**AUFGABE A**. Gib sämtliche Zeilen der Datensätze mit Kameraparametern und Posen wortgetreu wieder. Lass dabei die Bilder weg.

"Erziehungscamps" in der DDR: In Jugendwerkhöfen sollten "Rowdys" Disziplin lernen

Umerziehung mit Schocktherapie

Dass es noch schlimmer kommen könnte, hätte er nicht gedacht. Dann schloss sich das schwere Eisentor hinter ihm, zur Begrüßung schleuderte ihm einer der Aufseher einen Schlüsselbund ins Gesicht. Und nach drei Tagen Einzelarrest wusste er: Es geht immer noch schlimmer. Stefan Lauter, heute 40 Jahre alt, hat diese Erfahrung im Jahr 1985 in der DDR gemacht. "Versuche, jungen Menschen Disziplin und Respekt mit Hilfe von Angst und Bedrohung beizubringen, funktionierten nicht", kommentiert Lauter die aktuelle Diskussion über den Umgang mit auffälligen Jugendlichen.

 (DR)

Wegen Disziplinlosigkeit und "Rowdytum" war er in den geschlossenen Jugendwerkhof nach Torgau verlegt worden, eine Erziehungseinrichtung der DDR-Jugendhilfe für junge Menschen, mit denen sie meinte, nicht mehr fertig zu werden.

**AUFGABE B**. Fasse den Absatz des Lesetextes über die Jugendwerkhöfe, der mit „Dass es noch schlimmer kommen könnte“ beginnt, in knapperer Form zusammen und behalte seine wesentlichen Fakten bei.

**ANGEZEIGTE DATENSÄTZE**.
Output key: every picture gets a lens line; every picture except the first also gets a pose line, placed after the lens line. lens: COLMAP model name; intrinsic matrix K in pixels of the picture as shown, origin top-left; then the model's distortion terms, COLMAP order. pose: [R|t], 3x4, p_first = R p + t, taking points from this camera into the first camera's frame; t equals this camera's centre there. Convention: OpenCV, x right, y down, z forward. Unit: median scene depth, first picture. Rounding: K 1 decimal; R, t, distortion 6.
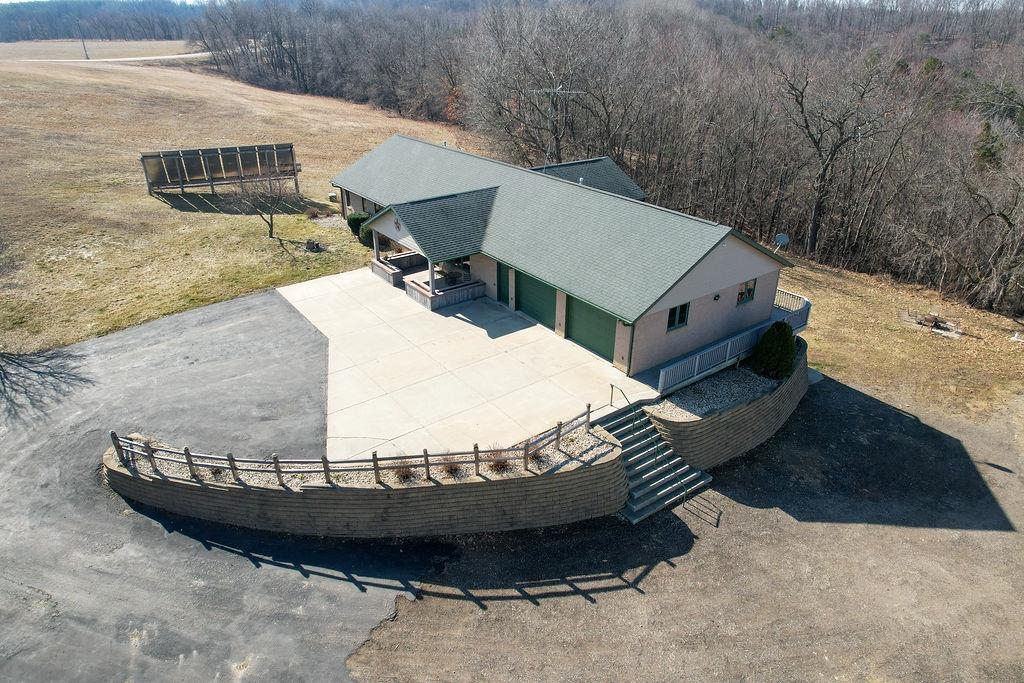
lens RADIAL K [[653.0, 0, 516.7], [0, 653.0, 361.5], [0, 0, 1]] dist [-0.084108, 0.073674]
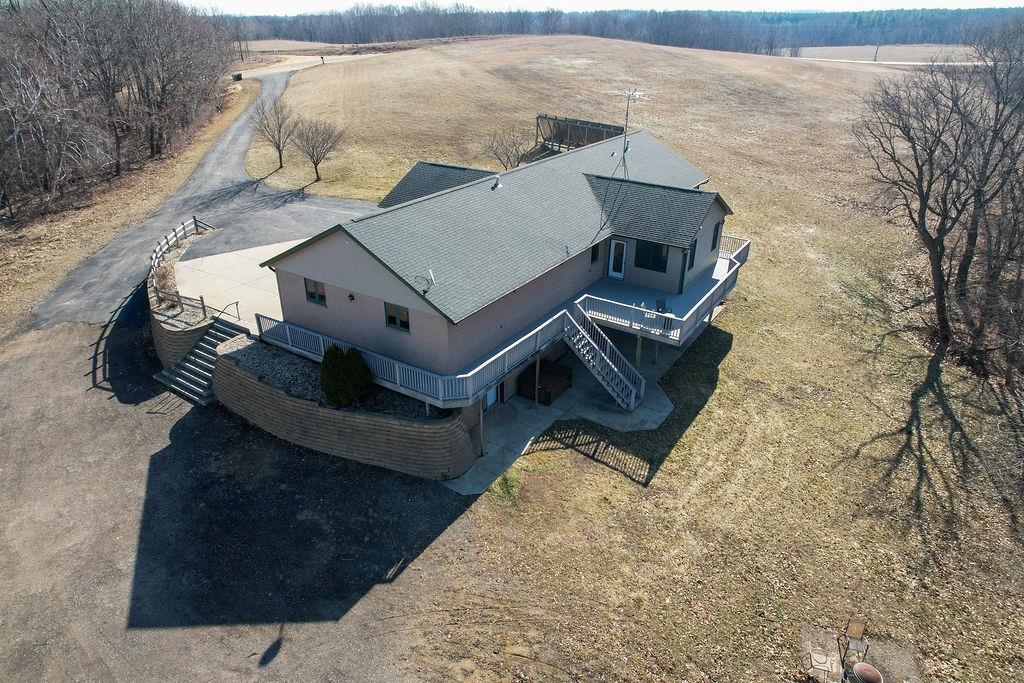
lens RADIAL K [[653.0, 0, 516.7], [0, 653.0, 361.5], [0, 0, 1]] dist [-0.084108, 0.073674]
pose [[0.342524, 0.441491, -0.829315, 1.478226], [-0.450494, 0.851795, 0.267395, -0.461816], [0.824459, 0.282012, 0.490650, 0.920141]]
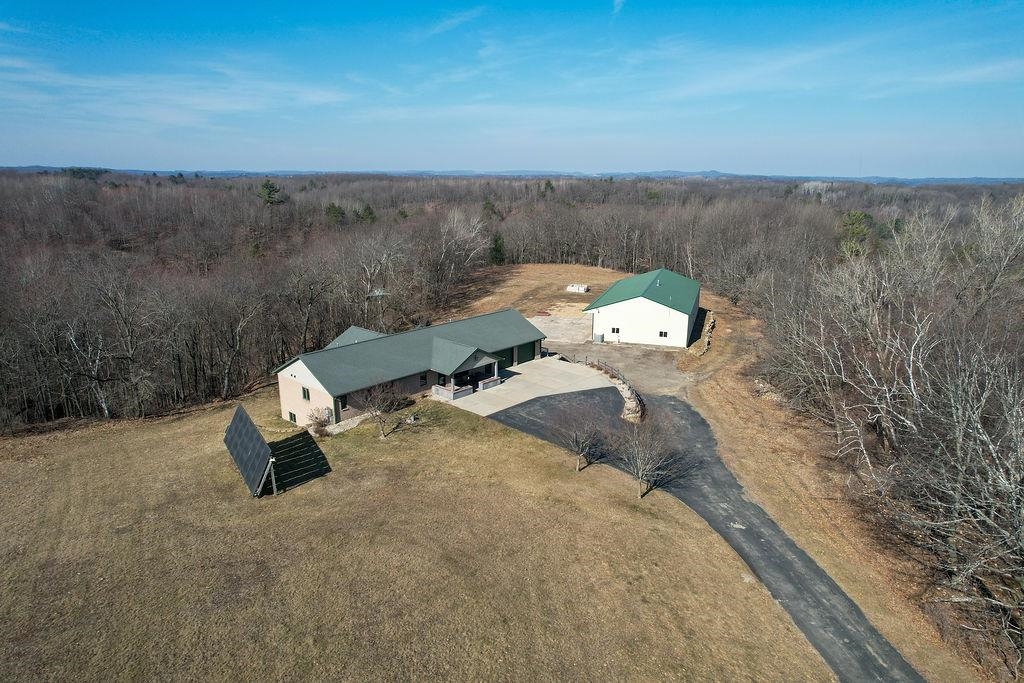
lens RADIAL K [[653.0, 0, 516.7], [0, 653.0, 361.5], [0, 0, 1]] dist [-0.084108, 0.073674]
pose [[-0.197918, -0.284576, 0.938001, -3.004956], [0.453586, 0.821724, 0.345006, -1.200978], [-0.868958, 0.493747, -0.033554, 1.380869]]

**DEINE LÖSUNG A**.
Output key: every picture gets a lens line; every picture except the first also gets a pose line, placed after the lens line. lens: COLMAP model name; intrinsic matrix K in pixels of the picture as shown, origin top-left; then the model's distortion terms, COLMAP order. pose: [R|t], 3x4, p_first = R p + t, taking points from this camera into the first camera's frame; t equals this camera's centre there. Convention: OpenCV, x right, y down, z forward. Unit: median scene depth, first picture. Rounding: K 1 decimal; R, t, distortion 6.
lens RADIAL K [[653.0, 0, 516.7], [0, 653.0, 361.5], [0, 0, 1]] dist [-0.084108, 0.073674]
lens RADIAL K [[653.0, 0, 516.7], [0, 653.0, 361.5], [0, 0, 1]] dist [-0.084108, 0.073674]
pose [[0.342524, 0.441491, -0.829315, 1.478226], [-0.450494, 0.851795, 0.267395, -0.461816], [0.824459, 0.282012, 0.490650, 0.920141]]
lens RADIAL K [[653.0, 0, 516.7], [0, 653.0, 361.5], [0, 0, 1]] dist [-0.084108, 0.073674]
pose [[-0.197918, -0.284576, 0.938001, -3.004956], [0.453586, 0.821724, 0.345006, -1.200978], [-0.868958, 0.493747, -0.033554, 1.380869]]

**DEINE LÖSUNG B**. Stefan Lauter, heute 40 Jahre alt, erlebte 1985 in der DDR, dass es noch schlimmer kommen konnte: Hinter ihm schloss sich ein schweres Eisentor, ein Aufseher schleuderte ihm zur Begrüßung einen Schlüsselbund ins Gesicht, und es folgten drei Tage Einzelarrest. Zur aktuellen Diskussion über auffällige Jugendliche sagt er, dass Versuche, jungen Menschen Disziplin und Respekt durch Angst und Bedrohung beizubringen, nicht funktionierten.